**WHAT IS BEING ASKED**
The entries below need to be transcribed verbatim.

**DATASET RECORDS**
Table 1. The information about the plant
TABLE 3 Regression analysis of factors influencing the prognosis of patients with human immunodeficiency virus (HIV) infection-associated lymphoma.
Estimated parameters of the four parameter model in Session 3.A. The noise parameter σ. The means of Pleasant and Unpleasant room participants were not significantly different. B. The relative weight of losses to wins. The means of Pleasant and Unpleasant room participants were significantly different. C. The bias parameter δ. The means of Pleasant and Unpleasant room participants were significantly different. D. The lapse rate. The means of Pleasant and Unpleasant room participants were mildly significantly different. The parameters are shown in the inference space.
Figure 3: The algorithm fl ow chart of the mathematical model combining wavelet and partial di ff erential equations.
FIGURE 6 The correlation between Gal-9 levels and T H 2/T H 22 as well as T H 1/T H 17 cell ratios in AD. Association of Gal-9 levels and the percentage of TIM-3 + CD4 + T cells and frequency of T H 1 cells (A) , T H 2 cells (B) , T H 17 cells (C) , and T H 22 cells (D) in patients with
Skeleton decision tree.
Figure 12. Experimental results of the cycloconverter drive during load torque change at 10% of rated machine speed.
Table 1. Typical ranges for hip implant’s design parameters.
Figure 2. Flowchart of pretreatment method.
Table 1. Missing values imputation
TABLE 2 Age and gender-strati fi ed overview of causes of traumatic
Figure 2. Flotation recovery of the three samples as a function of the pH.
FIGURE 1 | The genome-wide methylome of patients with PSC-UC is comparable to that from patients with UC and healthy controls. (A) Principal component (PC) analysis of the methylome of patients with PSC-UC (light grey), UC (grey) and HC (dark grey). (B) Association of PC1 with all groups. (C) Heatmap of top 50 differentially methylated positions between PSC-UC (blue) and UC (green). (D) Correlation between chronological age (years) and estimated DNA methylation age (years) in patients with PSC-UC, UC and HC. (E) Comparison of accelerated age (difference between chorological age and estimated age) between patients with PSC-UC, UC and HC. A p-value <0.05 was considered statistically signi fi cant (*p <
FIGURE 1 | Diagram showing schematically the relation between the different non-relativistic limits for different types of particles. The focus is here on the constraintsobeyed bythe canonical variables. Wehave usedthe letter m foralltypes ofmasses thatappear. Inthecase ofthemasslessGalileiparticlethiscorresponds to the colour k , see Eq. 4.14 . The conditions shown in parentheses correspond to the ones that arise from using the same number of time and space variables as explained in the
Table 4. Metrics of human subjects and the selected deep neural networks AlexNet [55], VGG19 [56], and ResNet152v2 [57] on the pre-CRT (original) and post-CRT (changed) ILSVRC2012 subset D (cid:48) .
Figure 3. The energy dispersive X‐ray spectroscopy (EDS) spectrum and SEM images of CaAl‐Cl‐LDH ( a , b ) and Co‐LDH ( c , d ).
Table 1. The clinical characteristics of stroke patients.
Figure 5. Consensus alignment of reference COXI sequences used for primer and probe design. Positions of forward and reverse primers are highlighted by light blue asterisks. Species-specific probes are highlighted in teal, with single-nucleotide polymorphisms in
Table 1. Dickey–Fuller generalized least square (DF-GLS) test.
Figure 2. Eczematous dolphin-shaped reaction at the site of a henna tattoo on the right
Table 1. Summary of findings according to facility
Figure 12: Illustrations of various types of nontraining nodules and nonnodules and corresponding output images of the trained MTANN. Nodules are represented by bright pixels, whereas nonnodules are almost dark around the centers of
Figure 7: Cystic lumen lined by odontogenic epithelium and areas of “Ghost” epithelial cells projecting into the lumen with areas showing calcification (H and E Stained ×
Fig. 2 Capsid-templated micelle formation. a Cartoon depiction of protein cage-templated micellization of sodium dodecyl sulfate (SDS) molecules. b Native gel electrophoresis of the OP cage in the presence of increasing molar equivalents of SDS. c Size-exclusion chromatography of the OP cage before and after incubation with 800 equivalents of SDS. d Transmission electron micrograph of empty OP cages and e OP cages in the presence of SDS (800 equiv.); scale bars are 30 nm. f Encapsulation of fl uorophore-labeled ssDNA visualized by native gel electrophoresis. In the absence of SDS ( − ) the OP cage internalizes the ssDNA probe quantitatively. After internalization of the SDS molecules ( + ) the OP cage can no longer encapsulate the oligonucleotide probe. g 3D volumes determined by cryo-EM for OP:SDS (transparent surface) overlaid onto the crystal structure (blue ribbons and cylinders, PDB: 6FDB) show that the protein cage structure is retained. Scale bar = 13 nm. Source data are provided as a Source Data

**WORKED SOLUTION**
Table 1. The information about the plant
TABLE 3 Regression analysis of factors influencing the prognosis of patients with human immunodeficiency virus (HIV) infection-associated lymphoma.
Estimated parameters of the four parameter model in Session 3.A. The noise parameter σ. The means of Pleasant and Unpleasant room participants were not significantly different. B. The relative weight of losses to wins. The means of Pleasant and Unpleasant room participants were significantly different. C. The bias parameter δ. The means of Pleasant and Unpleasant room participants were significantly different. D. The lapse rate. The means of Pleasant and Unpleasant room participants were mildly significantly different. The parameters are shown in the inference space.
Figure 3: The algorithm fl ow chart of the mathematical model combining wavelet and partial di ff erential equations.
FIGURE 6 The correlation between Gal-9 levels and T H 2/T H 22 as well as T H 1/T H 17 cell ratios in AD. Association of Gal-9 levels and the percentage of TIM-3 + CD4 + T cells and frequency of T H 1 cells (A) , T H 2 cells (B) , T H 17 cells (C) , and T H 22 cells (D) in patients with
Skeleton decision tree.
Figure 12. Experimental results of the cycloconverter drive during load torque change at 10% of rated machine speed.
Table 1. Typical ranges for hip implant’s design parameters.
Figure 2. Flowchart of pretreatment method.
Table 1. Missing values imputation
TABLE 2 Age and gender-strati fi ed overview of causes of traumatic
Figure 2. Flotation recovery of the three samples as a function of the pH.
FIGURE 1 | The genome-wide methylome of patients with PSC-UC is comparable to that from patients with UC and healthy controls. (A) Principal component (PC) analysis of the methylome of patients with PSC-UC (light grey), UC (grey) and HC (dark grey). (B) Association of PC1 with all groups. (C) Heatmap of top 50 differentially methylated positions between PSC-UC (blue) and UC (green). (D) Correlation between chronological age (years) and estimated DNA methylation age (years) in patients with PSC-UC, UC and HC. (E) Comparison of accelerated age (difference between chorological age and estimated age) between patients with PSC-UC, UC and HC. A p-value <0.05 was considered statistically signi fi cant (*p <
FIGURE 1 | Diagram showing schematically the relation between the different non-relativistic limits for different types of particles. The focus is here on the constraintsobeyed bythe canonical variables. Wehave usedthe letter m foralltypes ofmasses thatappear. Inthecase ofthemasslessGalileiparticlethiscorresponds to the colour k , see Eq. 4.14 . The conditions shown in parentheses correspond to the ones that arise from using the same number of time and space variables as explained in the
Table 4. Metrics of human subjects and the selected deep neural networks AlexNet [55], VGG19 [56], and ResNet152v2 [57] on the pre-CRT (original) and post-CRT (changed) ILSVRC2012 subset D (cid:48) .
Figure 3. The energy dispersive X‐ray spectroscopy (EDS) spectrum and SEM images of CaAl‐Cl‐LDH ( a , b ) and Co‐LDH ( c , d ).
Table 1. The clinical characteristics of stroke patients.
Figure 5. Consensus alignment of reference COXI sequences used for primer and probe design. Positions of forward and reverse primers are highlighted by light blue asterisks. Species-specific probes are highlighted in teal, with single-nucleotide polymorphisms in
Table 1. Dickey–Fuller generalized least square (DF-GLS) test.
Figure 2. Eczematous dolphin-shaped reaction at the site of a henna tattoo on the right
Table 1. Summary of findings according to facility
Figure 12: Illustrations of various types of nontraining nodules and nonnodules and corresponding output images of the trained MTANN. Nodules are represented by bright pixels, whereas nonnodules are almost dark around the centers of
Figure 7: Cystic lumen lined by odontogenic epithelium and areas of “Ghost” epithelial cells projecting into the lumen with areas showing calcification (H and E Stained ×
Fig. 2 Capsid-templated micelle formation. a Cartoon depiction of protein cage-templated micellization of sodium dodecyl sulfate (SDS) molecules. b Native gel electrophoresis of the OP cage in the presence of increasing molar equivalents of SDS. c Size-exclusion chromatography of the OP cage before and after incubation with 800 equivalents of SDS. d Transmission electron micrograph of empty OP cages and e OP cages in the presence of SDS (800 equiv.); scale bars are 30 nm. f Encapsulation of fl uorophore-labeled ssDNA visualized by native gel electrophoresis. In the absence of SDS ( − ) the OP cage internalizes the ssDNA probe quantitatively. After internalization of the SDS molecules ( + ) the OP cage can no longer encapsulate the oligonucleotide probe. g 3D volumes determined by cryo-EM for OP:SDS (transparent surface) overlaid onto the crystal structure (blue ribbons and cylinders, PDB: 6FDB) show that the protein cage structure is retained. Scale bar = 13 nm. Source data are provided as a Source Data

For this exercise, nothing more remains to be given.